I go out to the drinks cabinet and pour two whiskies. When I return to the kitchen he hasn’t moved, he’s still seated at the table, one hand to his forehead. He takes his drink gratefully and we sit in silence awhile. He looks like my grandfather. He never used to, but age has chiselled out the deep family lines. To divert his thoughts, I tell him about our progress with Parnells, but it takes some minutes before he finally seems to listen.
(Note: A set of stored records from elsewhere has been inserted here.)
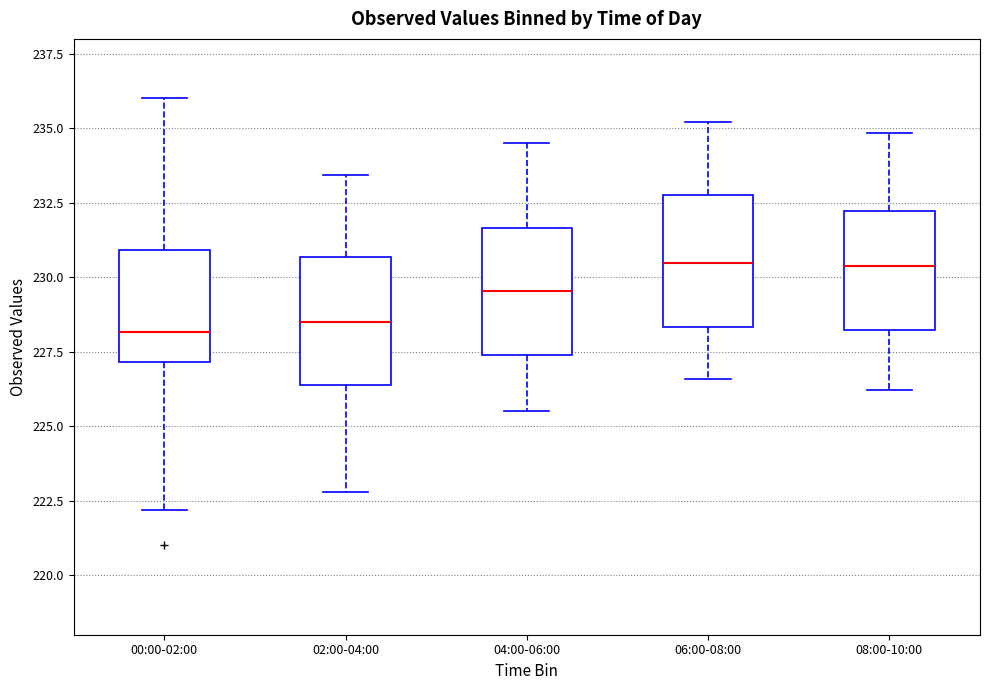

Where does the median line of the box for 08:00-10:00 sit on the y-axis? The values are not printed on the chart, so give them approximately, as read against the axis.

230.5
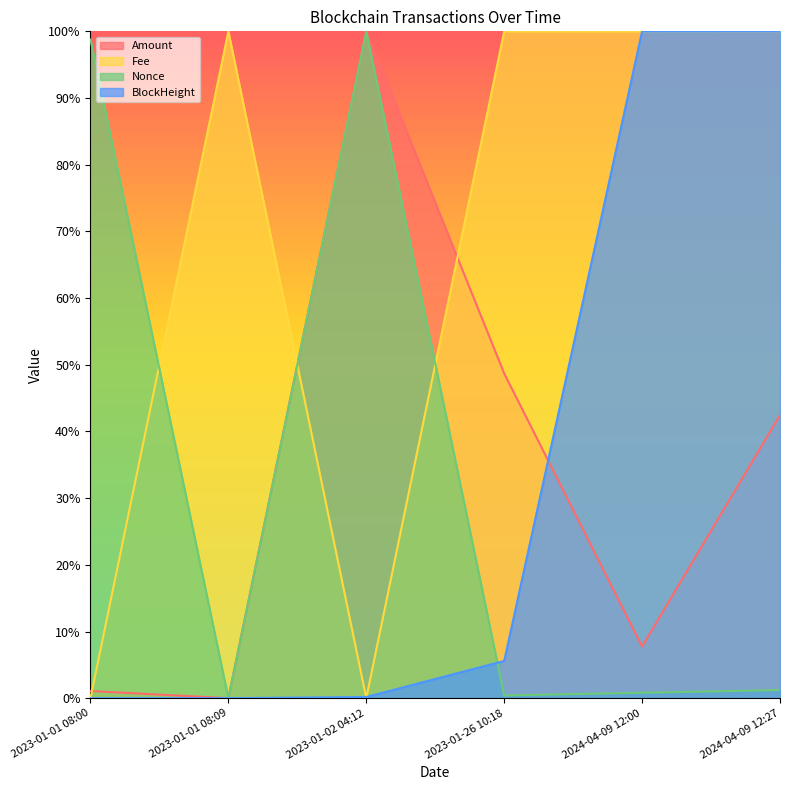

Reading right to left, extract all data points from this chart.

Amount: 0.4	0.1	0.5	1.0	0.0	0.0
Fee: 1.0	1.0	1.0	0.0	1.0	0.0
Nonce: 0.0	0.0	0.0	1.0	0.0	1.0
BlockHeight: 1.0	1.0	0.1	0.0	0.0	0.0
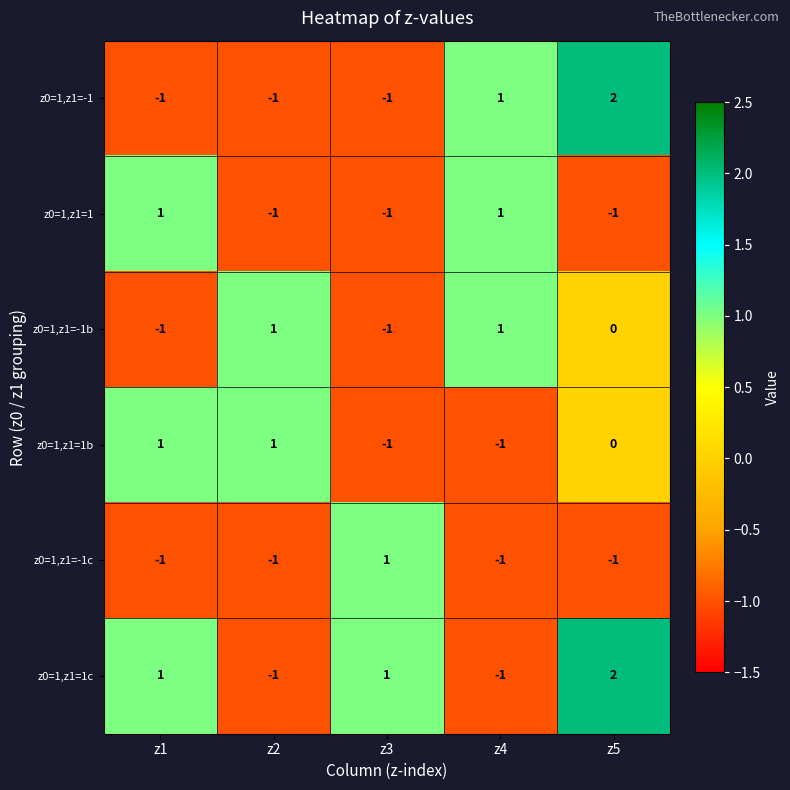

How many data points does each series have?

5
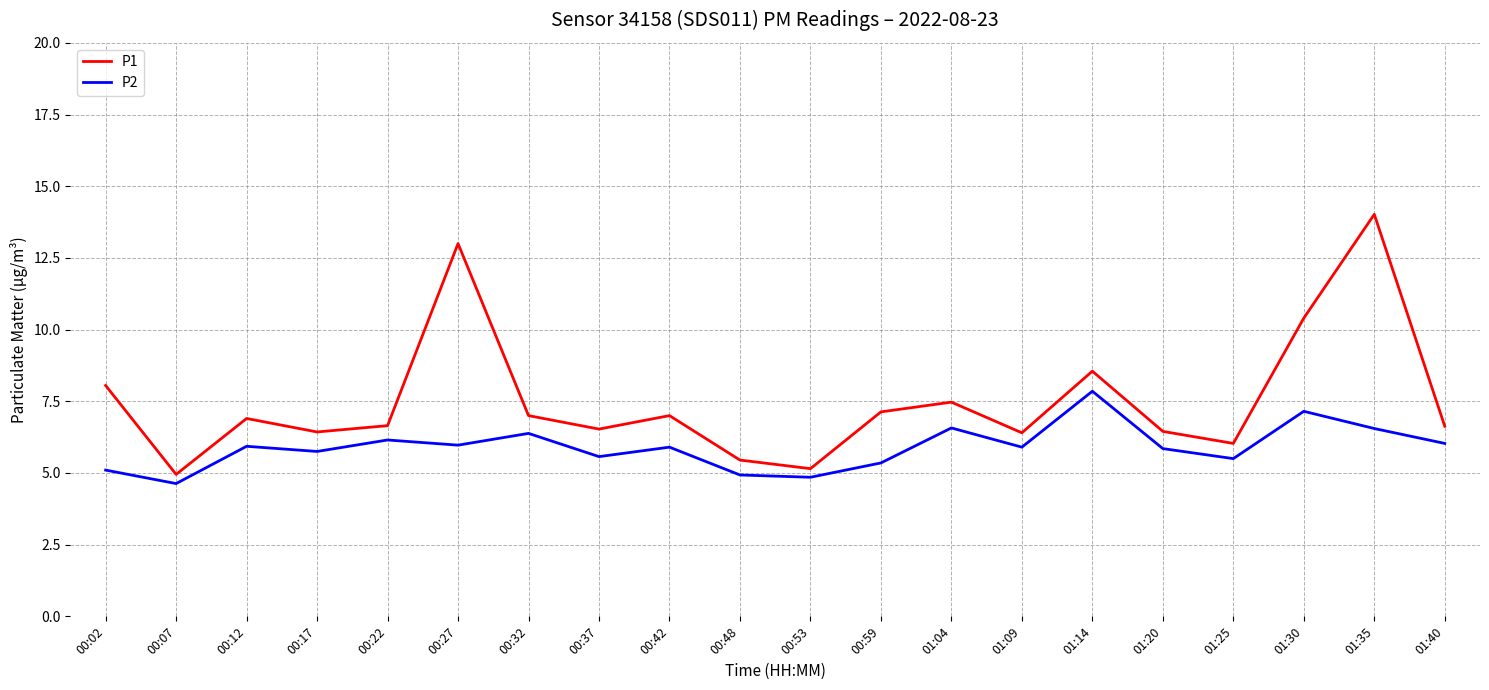

True or false: P1 has a value of 7.4 at 00:48.

False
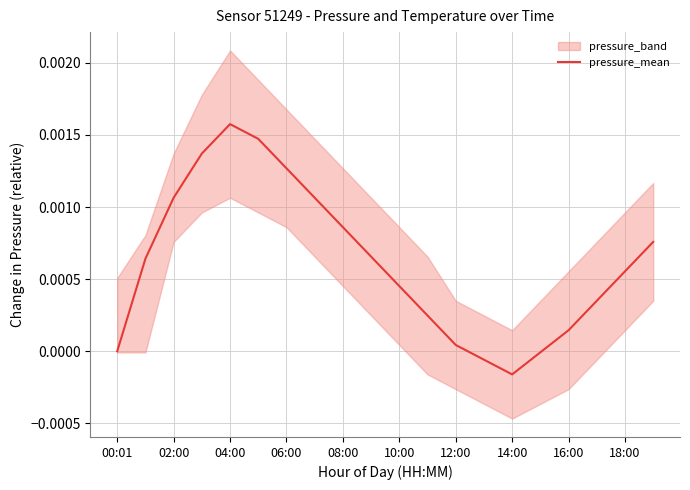

True or false: the data shows 0.0 at 11.

False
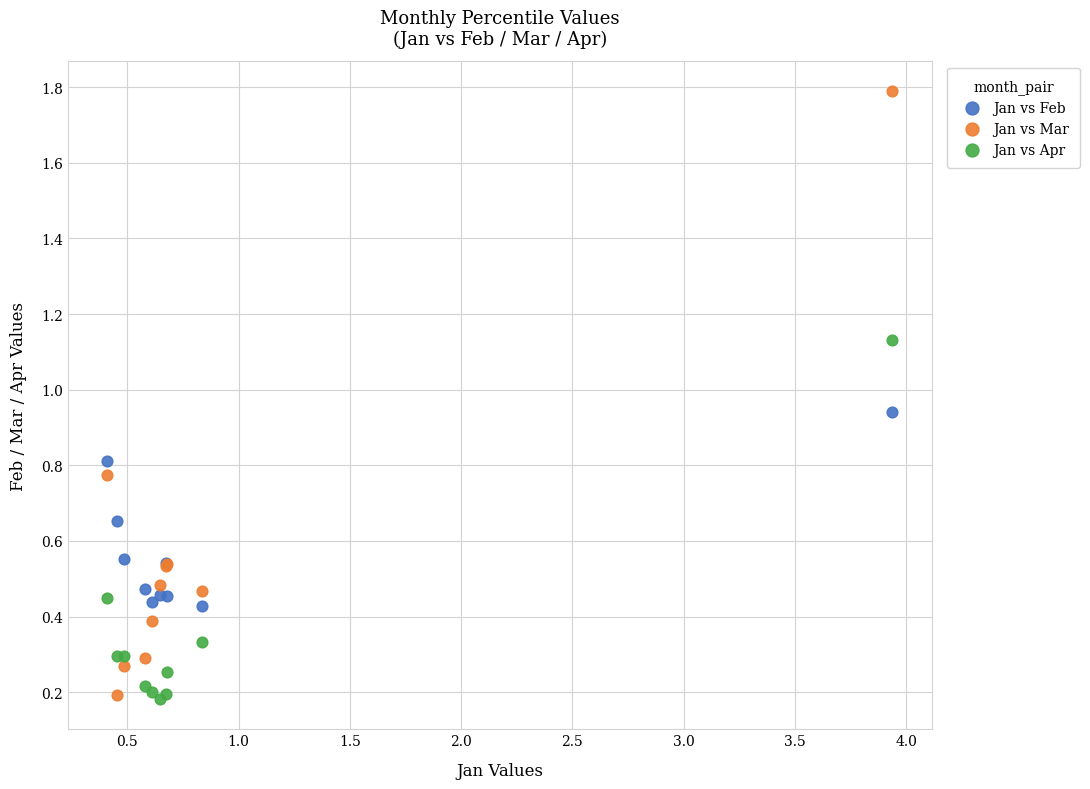

What are all the series names shown in the legend?

Jan vs Feb, Jan vs Mar, Jan vs Apr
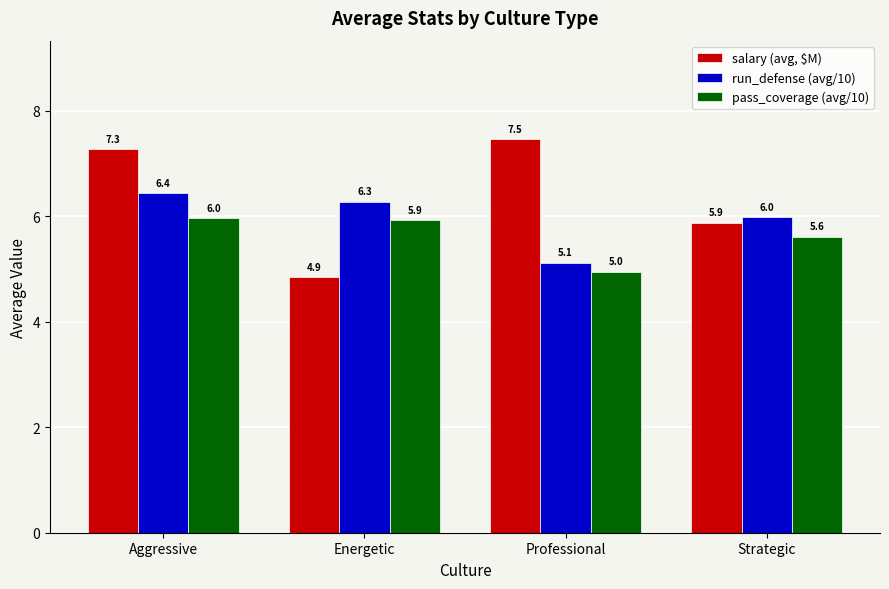

Reading right to left, what are all the values shown in this chart?

salary (avg, $M): Strategic=5.9	Professional=7.5	Energetic=4.9	Aggressive=7.3
run_defense (avg/10): Strategic=6.0	Professional=5.1	Energetic=6.3	Aggressive=6.4
pass_coverage (avg/10): Strategic=5.6	Professional=5.0	Energetic=5.9	Aggressive=6.0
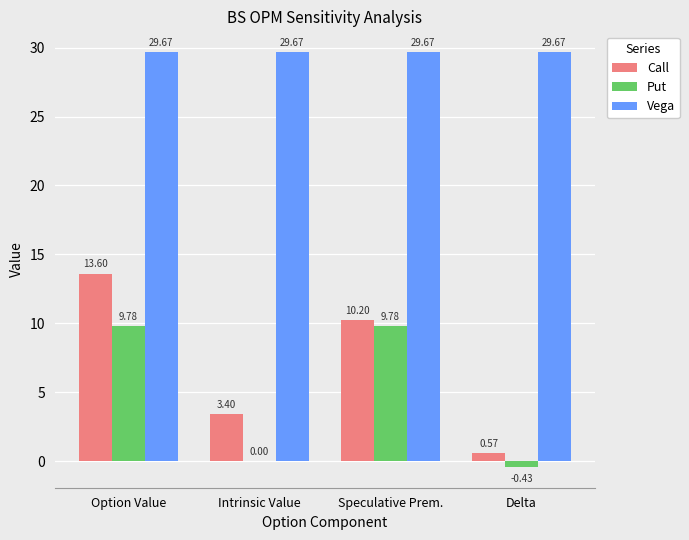

What is the spread (max minus min) of values at Delta?

30.1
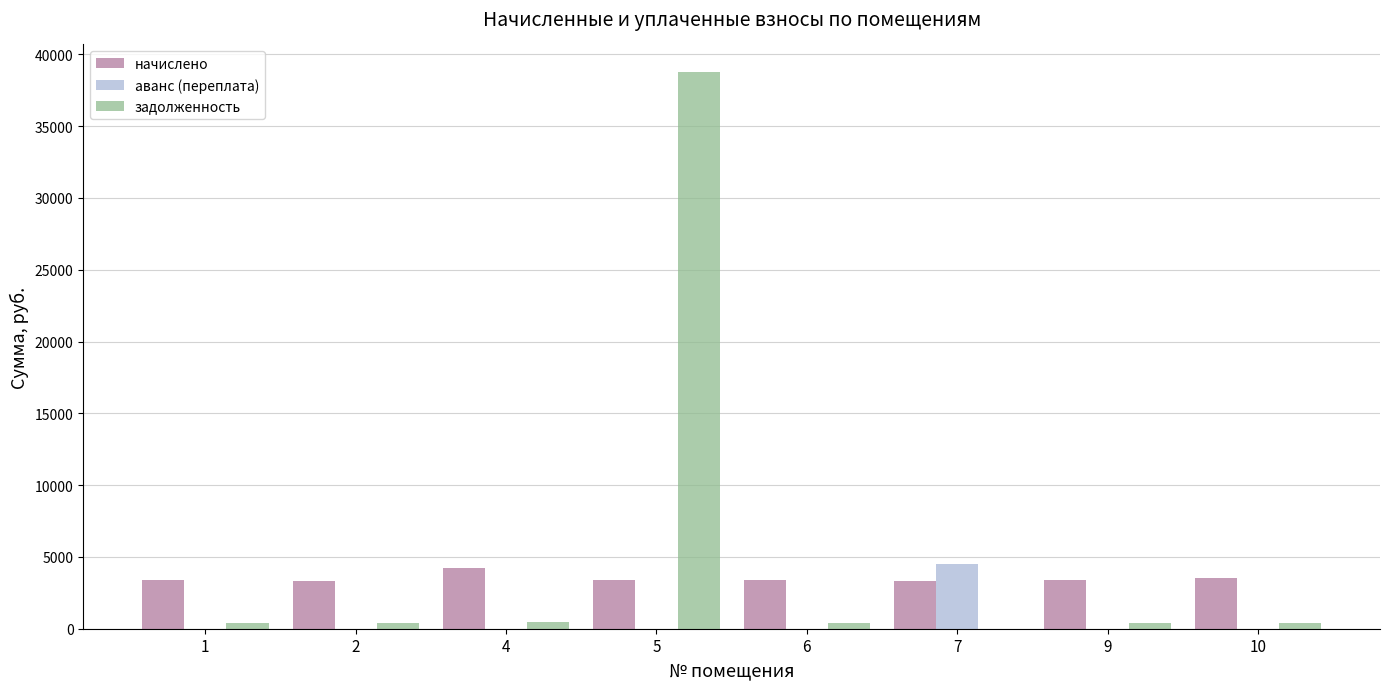

Which series has the largest total across all categories?

задолженность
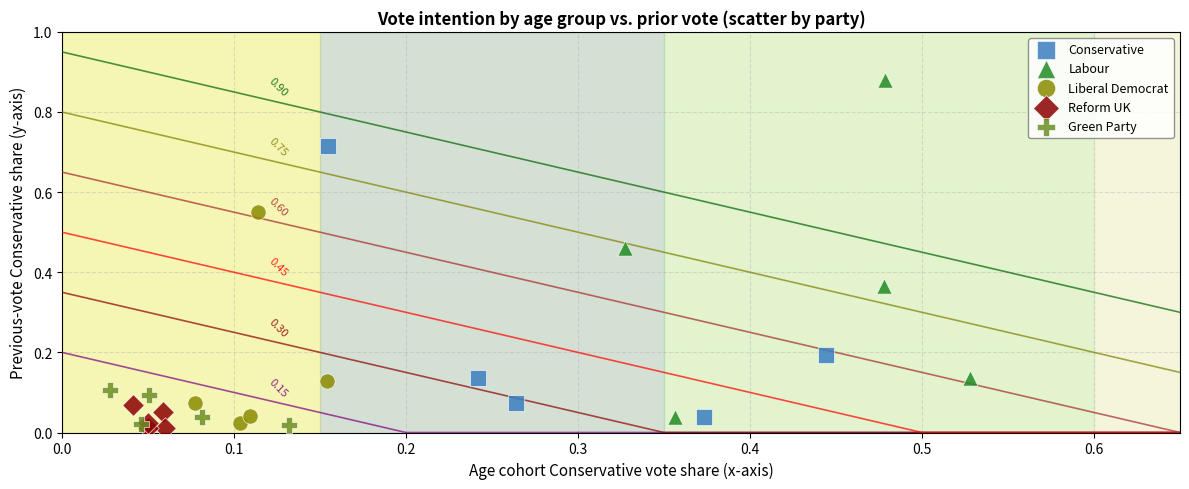

Which series reaches the maximum Y coordinate?

Labour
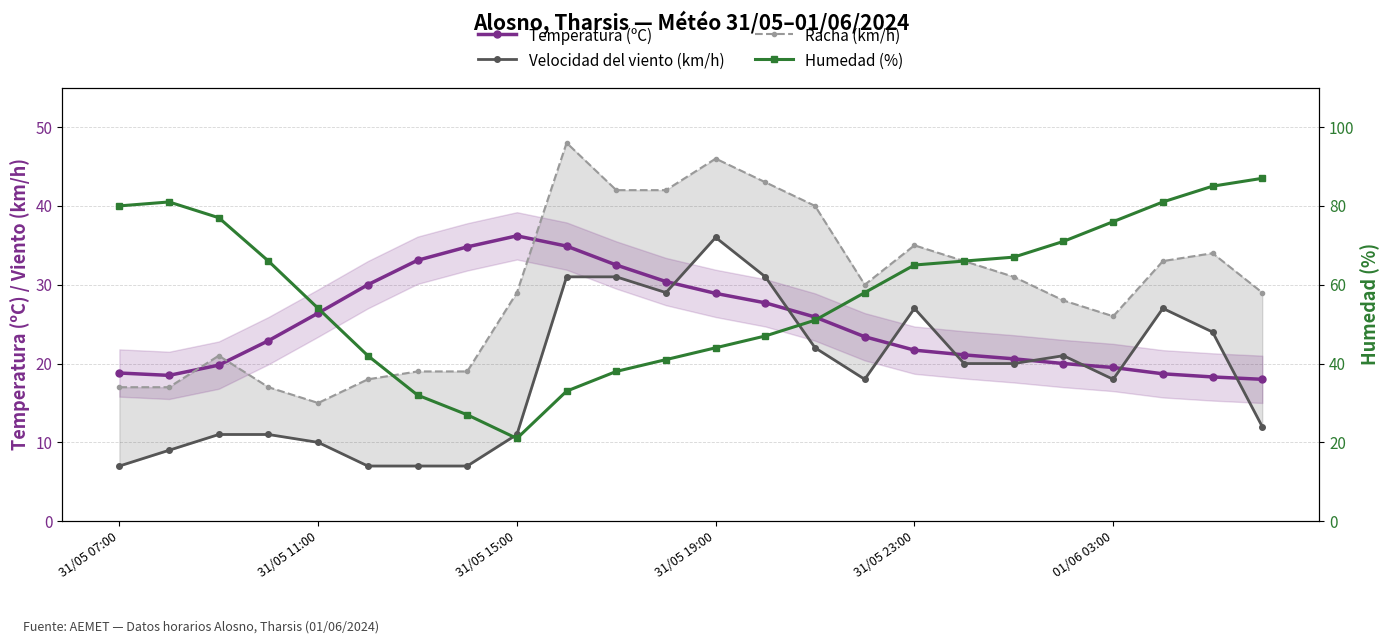

What is the greatest value displayed?

87.0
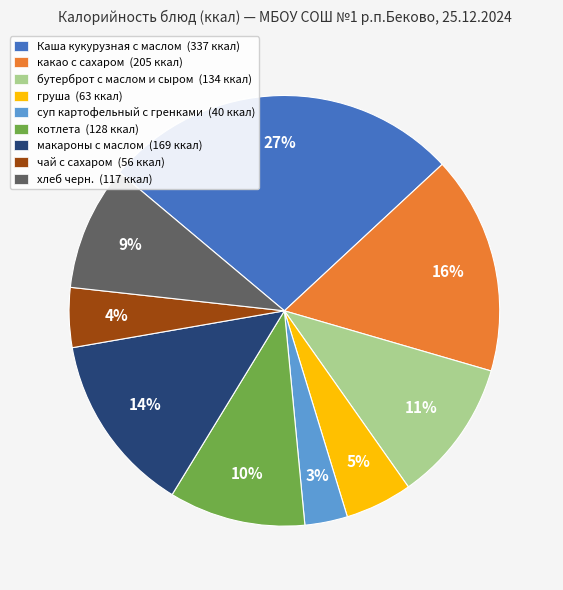

To the nearest percent, what is the difference between the груша and Каша кукурузная с маслом slice percentages?

22%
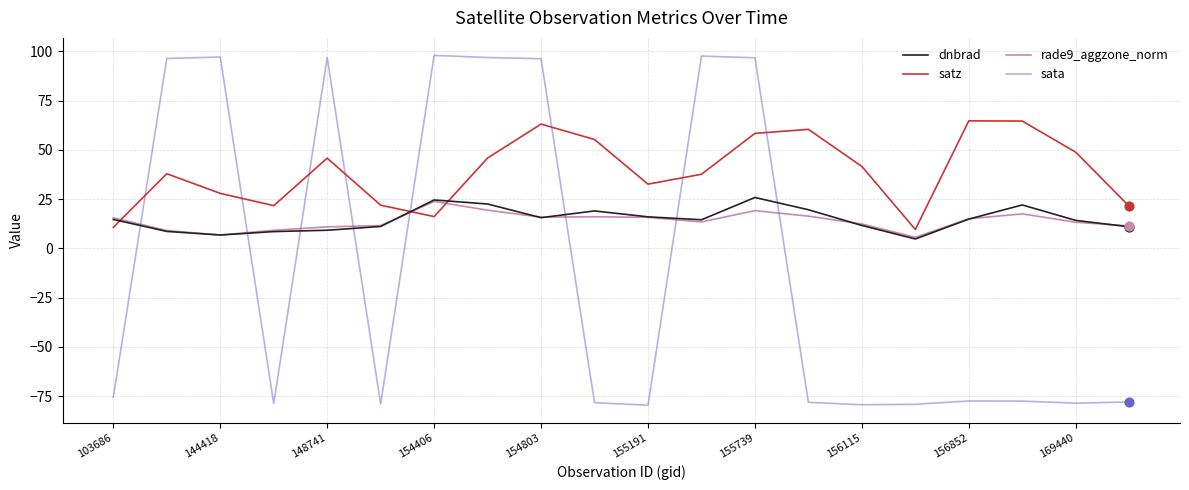

At how many categories does at least one series exceed 71?

8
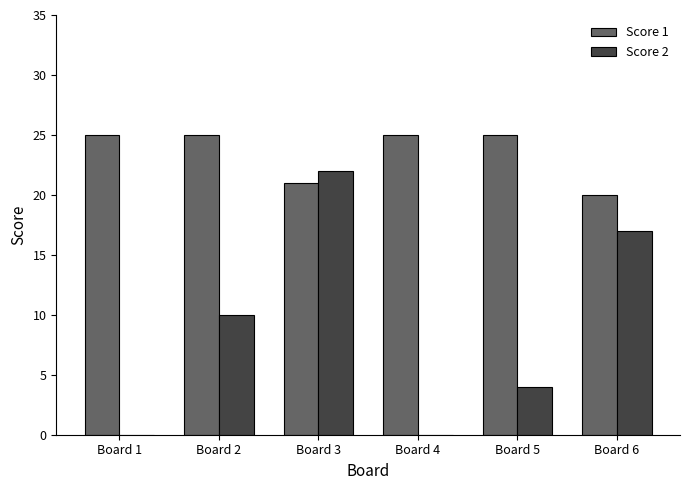

What is the maximum value for Score 1?

25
Gradually the shock of relief passes.

When I mention that Vance is sending Haywood out with the Heythrop, he cocks his head, the first sign of any interest he’s shown. It seems I have reminded him of something.

‘The meet on Saturday down at Boddington. I hope you’re not going to cry off on me Raef.’

‘I’ll be there.’

‘Good. Don’t let Theresa back out either.’

Saturday with Theresa at Boddington. I have a big decision to make. But not now. With a twinge of guilt, I push it to the back of my mind.

He seems to have recovered himself, so after a minute we rise and go out to the drawing room where he puts on a record. My mother was an avid collector, classical and jazz, but I doubt if he has added even one LP to her collection, and he certainly hasn’t moved on to CDs. I should be at home making a few late calls, but I sense that he wants me to stay; a short while at least.